Iranian trade with Western powers soars

Data shows significant increase despite sanctions.

UN Security Council 311 (photo credit: courtesy)
UN Security Council 311
(photo credit: courtesy)
Trade between Iran and the five permanent members of the United Nations Security Council has soared despite a newly imposed round of international economic sanctions on Iran, the semi-official Iranian news broadcaster Press TV has claimed.
A Press TV report claimed that while Iranian imports from the U.S. and the U.K. have suffered under the new sanctions regime, exports to both countries rose by 76 percent and 61 percent, respectively, over the last four months. Trade with China, by many account’s Iran’s most important trading partner, saw a 50 percent rise in exports and a 40 percent rise in imports, the news agency found.
On June 9 the five permanent members of the United Nations Security Council - the United States, United Kingdom, Russia, France and China - all voted to impose a fourth round of sanction on Iran over its nuclear program. Together with Germany the five countries are often referred to as the P5+1 countries, which try to negotiate with Iran as a united block.
The only country among the six to record a decrease in both import and export was Russia, with Iranian exports to Russia falling by 20 percent and imports by 8 percent over the same period.
“The sanctions haven’t significant impact on Iran’s trade at least in short run,” Dr. Amir Hossein Mozayani of the Economic Research Center at Tarbiat Modares University in Iran told The Media Line. “The reported trade values are due to the previous contracts and may be affected more over the coming months.”
“Maybe this data refers to a cyclical part of trade that goes up in first half of the year and goes down in second half,” he said. “The P5+1 countries also weren’t able to convince their private companies to accept the recent sanctions, especially in the current recession.”
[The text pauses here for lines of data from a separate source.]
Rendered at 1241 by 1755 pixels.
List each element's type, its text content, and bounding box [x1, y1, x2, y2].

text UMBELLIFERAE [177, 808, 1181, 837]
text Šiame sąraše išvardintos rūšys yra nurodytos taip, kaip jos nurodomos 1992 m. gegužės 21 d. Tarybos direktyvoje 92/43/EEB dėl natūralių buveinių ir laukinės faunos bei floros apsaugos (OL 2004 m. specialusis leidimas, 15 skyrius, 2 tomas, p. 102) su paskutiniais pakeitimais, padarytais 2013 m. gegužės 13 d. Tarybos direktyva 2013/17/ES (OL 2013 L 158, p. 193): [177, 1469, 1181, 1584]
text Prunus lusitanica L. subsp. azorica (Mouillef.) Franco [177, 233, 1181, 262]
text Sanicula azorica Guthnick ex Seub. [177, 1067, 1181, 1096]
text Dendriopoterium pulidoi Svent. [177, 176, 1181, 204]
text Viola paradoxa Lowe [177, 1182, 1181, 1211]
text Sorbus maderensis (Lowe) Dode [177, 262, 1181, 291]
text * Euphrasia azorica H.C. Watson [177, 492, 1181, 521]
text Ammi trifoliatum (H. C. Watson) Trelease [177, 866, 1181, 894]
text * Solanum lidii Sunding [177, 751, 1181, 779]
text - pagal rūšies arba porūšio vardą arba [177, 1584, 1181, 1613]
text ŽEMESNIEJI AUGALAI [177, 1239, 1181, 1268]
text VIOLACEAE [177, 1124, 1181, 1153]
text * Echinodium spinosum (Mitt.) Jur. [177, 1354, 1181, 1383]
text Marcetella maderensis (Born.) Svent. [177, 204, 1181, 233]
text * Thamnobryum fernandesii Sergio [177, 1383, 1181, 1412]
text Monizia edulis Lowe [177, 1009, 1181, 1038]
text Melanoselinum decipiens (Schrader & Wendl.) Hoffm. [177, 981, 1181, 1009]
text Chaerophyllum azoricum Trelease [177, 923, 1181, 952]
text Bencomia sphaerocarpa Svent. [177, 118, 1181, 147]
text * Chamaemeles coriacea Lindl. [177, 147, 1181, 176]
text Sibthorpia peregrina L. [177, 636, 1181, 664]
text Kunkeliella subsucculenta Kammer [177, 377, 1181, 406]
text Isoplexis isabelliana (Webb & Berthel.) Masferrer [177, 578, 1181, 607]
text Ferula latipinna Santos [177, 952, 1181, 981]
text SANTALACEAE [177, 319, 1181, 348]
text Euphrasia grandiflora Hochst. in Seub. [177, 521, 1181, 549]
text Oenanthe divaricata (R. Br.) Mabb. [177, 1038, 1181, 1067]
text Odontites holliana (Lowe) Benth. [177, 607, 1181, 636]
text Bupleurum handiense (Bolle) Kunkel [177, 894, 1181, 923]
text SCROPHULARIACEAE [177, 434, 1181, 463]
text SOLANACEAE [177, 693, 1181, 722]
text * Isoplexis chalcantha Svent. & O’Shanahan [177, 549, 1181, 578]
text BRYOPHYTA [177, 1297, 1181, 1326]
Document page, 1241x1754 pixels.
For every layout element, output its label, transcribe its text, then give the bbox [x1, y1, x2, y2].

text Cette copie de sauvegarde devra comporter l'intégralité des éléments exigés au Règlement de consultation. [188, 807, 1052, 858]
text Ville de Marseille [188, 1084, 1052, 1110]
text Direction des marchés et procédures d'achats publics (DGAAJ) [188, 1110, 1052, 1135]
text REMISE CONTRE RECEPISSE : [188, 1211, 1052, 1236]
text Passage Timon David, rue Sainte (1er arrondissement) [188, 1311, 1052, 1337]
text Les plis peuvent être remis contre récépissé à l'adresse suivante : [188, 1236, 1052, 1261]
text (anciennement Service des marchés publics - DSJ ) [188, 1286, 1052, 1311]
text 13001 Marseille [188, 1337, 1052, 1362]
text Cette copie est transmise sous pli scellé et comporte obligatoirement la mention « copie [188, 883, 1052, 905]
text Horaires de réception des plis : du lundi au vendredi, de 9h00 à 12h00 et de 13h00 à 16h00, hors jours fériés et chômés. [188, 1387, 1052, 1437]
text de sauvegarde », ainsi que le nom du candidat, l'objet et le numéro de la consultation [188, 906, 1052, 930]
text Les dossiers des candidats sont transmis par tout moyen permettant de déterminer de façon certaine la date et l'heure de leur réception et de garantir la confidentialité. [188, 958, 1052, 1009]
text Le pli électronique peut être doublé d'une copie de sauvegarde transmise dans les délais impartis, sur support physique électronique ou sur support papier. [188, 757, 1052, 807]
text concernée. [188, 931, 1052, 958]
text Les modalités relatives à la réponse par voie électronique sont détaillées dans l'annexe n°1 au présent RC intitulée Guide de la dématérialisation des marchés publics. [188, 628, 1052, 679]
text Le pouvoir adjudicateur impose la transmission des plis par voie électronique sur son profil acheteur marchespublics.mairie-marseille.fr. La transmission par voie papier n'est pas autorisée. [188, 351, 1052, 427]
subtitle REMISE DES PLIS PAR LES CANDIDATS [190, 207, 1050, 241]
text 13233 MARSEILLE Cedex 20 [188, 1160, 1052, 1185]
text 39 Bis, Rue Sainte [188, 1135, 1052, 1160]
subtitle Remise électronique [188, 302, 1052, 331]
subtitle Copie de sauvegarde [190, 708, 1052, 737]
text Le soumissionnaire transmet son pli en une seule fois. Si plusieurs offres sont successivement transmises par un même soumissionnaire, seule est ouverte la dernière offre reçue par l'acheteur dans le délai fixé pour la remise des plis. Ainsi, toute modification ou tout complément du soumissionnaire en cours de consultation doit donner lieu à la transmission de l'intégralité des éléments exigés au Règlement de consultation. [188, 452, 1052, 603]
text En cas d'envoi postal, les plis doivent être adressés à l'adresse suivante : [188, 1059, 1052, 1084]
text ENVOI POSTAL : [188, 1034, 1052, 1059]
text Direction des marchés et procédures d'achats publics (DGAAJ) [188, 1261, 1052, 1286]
“Iran will be able to cope with the situation,” Dr Mozayani added. “There may just be higher prices on imports and lower prices on exports or more insurance charges or something.”
Dr. Christian Koch, Director of International Studies at the Gulf Research Center in Dubai argued that the sanctions have proven effective.
“I don’t know the reason for releasing this data but there are signs that the sanctions are working,” he told The Media Line. “I would attempt to portray this as a sign that Iran is not being isolated.”
The United Nations Security Council slapped a fourth round of sanctions on Iran in June, barring dealings with firms linked to the Iranian Revolutionary Guard Corps.         The Revolutionary Guard is a separate organization from the Iranian army and operates its own armed forces, navy, air force and militia. Its goal is to preserve the theocracy in Teheran, but over the years it has widened its scope and runs a vast business empire, ranging from construction to telecommunications.
The new UN sanctions are the latest stage in an ongoing standoff between the United States and Iran over the end goal of Iranian’s nuclear program. Washington and others claim Iran is using its program as a cover to produce atomic bombs, but Tehran argues the program is for the peaceful purpose of power production.
Following the new U.N. sanctions, which cover all 192 member states of the global body, both the United States and European Union tightened their own sanctions further.